=== PROBLEMS AND TASKS ===
A. Quote the passage on document review errors word for word, starting with "Other studies[4] of" and going on through "repeating that error.".
B. Continue the text on review errors and concept searching, picking up after its final sentence.

Judge Paul Grimm said that: “Whether search terms or ‘keywords’ will yield the information sought is a complicated question involving the interplay, at least, of the sciences of computer technology, statistics and linguistics…. Given this complexity, for lawyers and judges to dare opine that a certain search term or terms would be more likely to produce information than the terms that were used is truly to go where angels fear to tread. This topic is clearly beyond the ken of a layman.”

Errors in Review – Human Error

In addition to the errors by the selection of keywords errors will be conducted by those reviewing the data.

Measures of human error are difficult to quantify; but one known method is the Human Error Assessment and Reduction Tool, HEART, developed by Williams in 1986. This looks at the variables in a scenario and attempts to predict the error rate. Factors include inexperience, risk misperception, conflict of objectives and low morale, virtually all of which are present, to a significant degree, for a junior member of a review team working on large scale project.

Other studies[4] of human risk perception have shown that people are likely to follow others, even if they are wrong and they know the person they are following is wrong. In addition to this people, develop a mind set to back up their errors and continue in that direction, often repeating that error.

All of this means it is likely that humans will conduct errors within a review

Concept Searching – Theory

Concept searching is the application of technology that looks at the content of documents and attempts to group them together. Different concept searching technology uses different mathematical models to conduct this concept searching including, Bayesian theory, Shannon Information theory and Latent Symantec Indexing. Some concept searching tools are pre-programmed with languages others learn the language from each particular project. Despite the different approaches the tools all have the same purpose, to cull down data and increase the efficiency of the review.

=== ENTRIES SUPPLIED ===
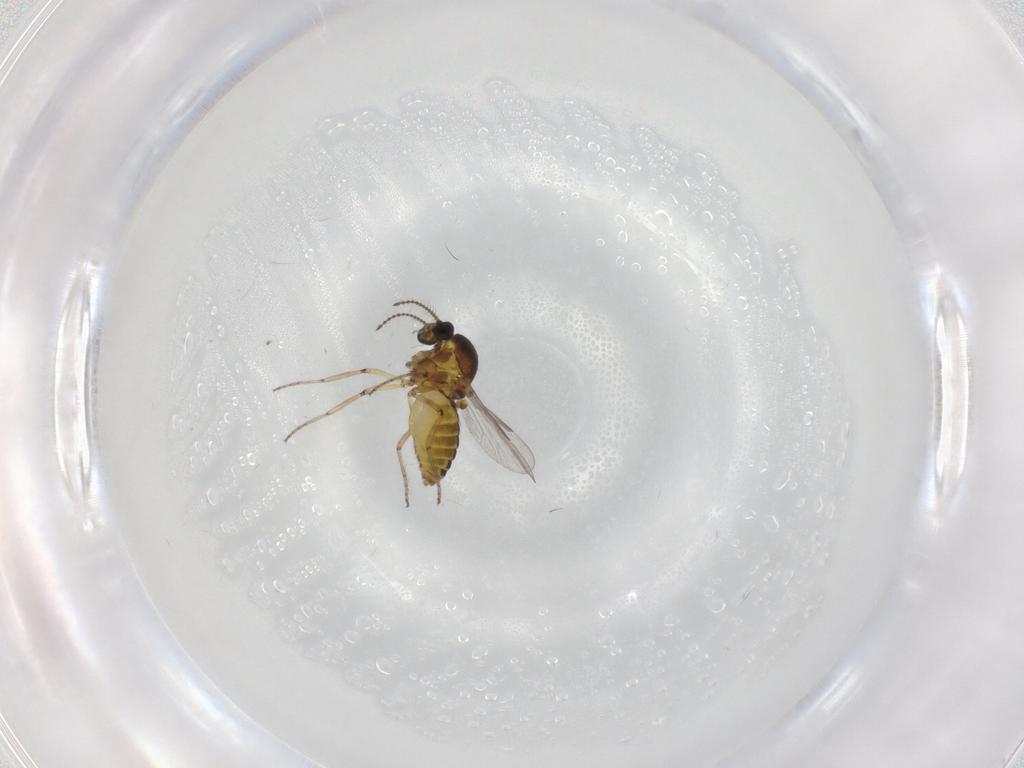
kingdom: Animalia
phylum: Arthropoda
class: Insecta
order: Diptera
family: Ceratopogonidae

* * *

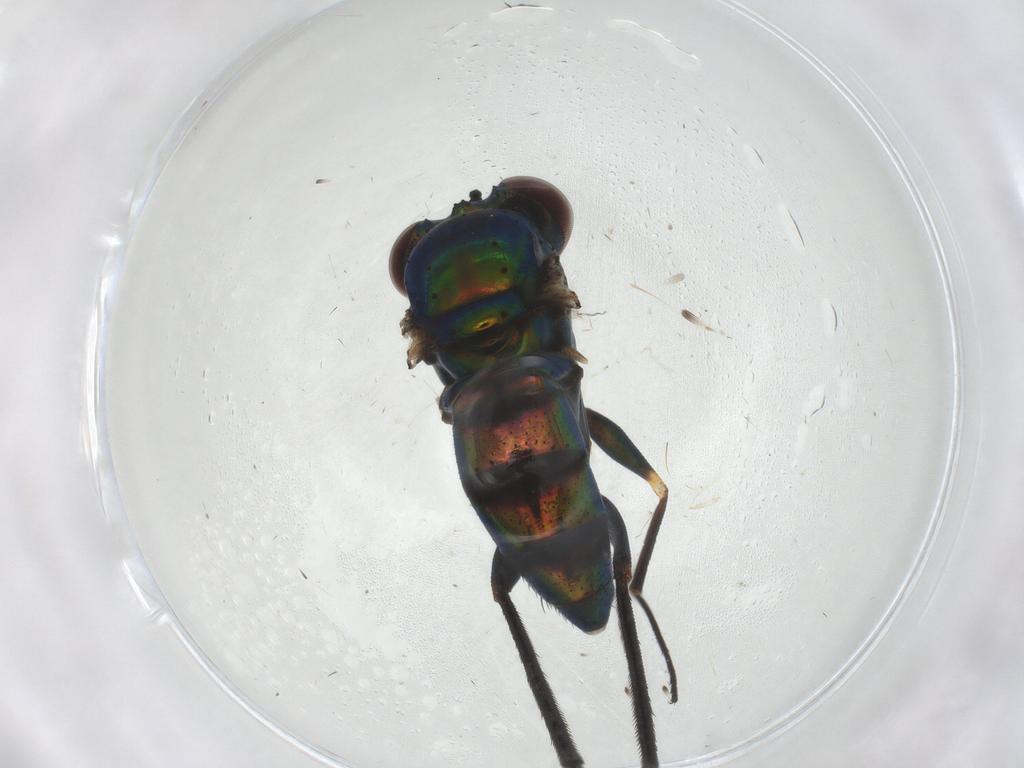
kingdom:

=== TASK RESULTS ===
A.
Other studies[4] of human risk perception have shown that people are likely to follow others, even if they are wrong and they know the person they are following is wrong. In addition to this people, develop a mind set to back up their errors and continue in that direction, often repeating that error.

B.
Example 2: Concept searching a mail box

Two employees’ mail boxes contain emails relating to “Project Raptor”, online dating, football matches, expenses, and ‘Project Ocean”.  Concept Searching is applied to the data set and, given that projects Raptor and Ocean relate to very different subjects, the emails would be grouped into the 5 different concepts, known as clusters: Football, Expenses, Dating, Ocean and Raptor.

The grouping, or clustering, of the emails will be conducted regardless of keywords, i.e. an email about a football match, which does not contain the word football or match, will still be placed in the football cluster. I.e. an email stating “You still available for the 5-a-side game next week?” would be placed with the other football related emails

Concept Searching – Application

The application of concept searching allows for documents to be culled down rapidly, by focusing in on the documents known to be relevant or removing the clearly irrelevant data

Example 3: Application of Concept Searching

A review team are trying to locate all information relating to Project Raptor. The data sizes are as described in Example 1.

The 3 million documents that are left following the removal of back up data are not keyword searched but simply de-duplicated across the entire data set, removing 30% of the data. This leaves 2 million files.

The remaining data set consists of the following concepts:

Concept Relevant Percentage (from the 2 million files)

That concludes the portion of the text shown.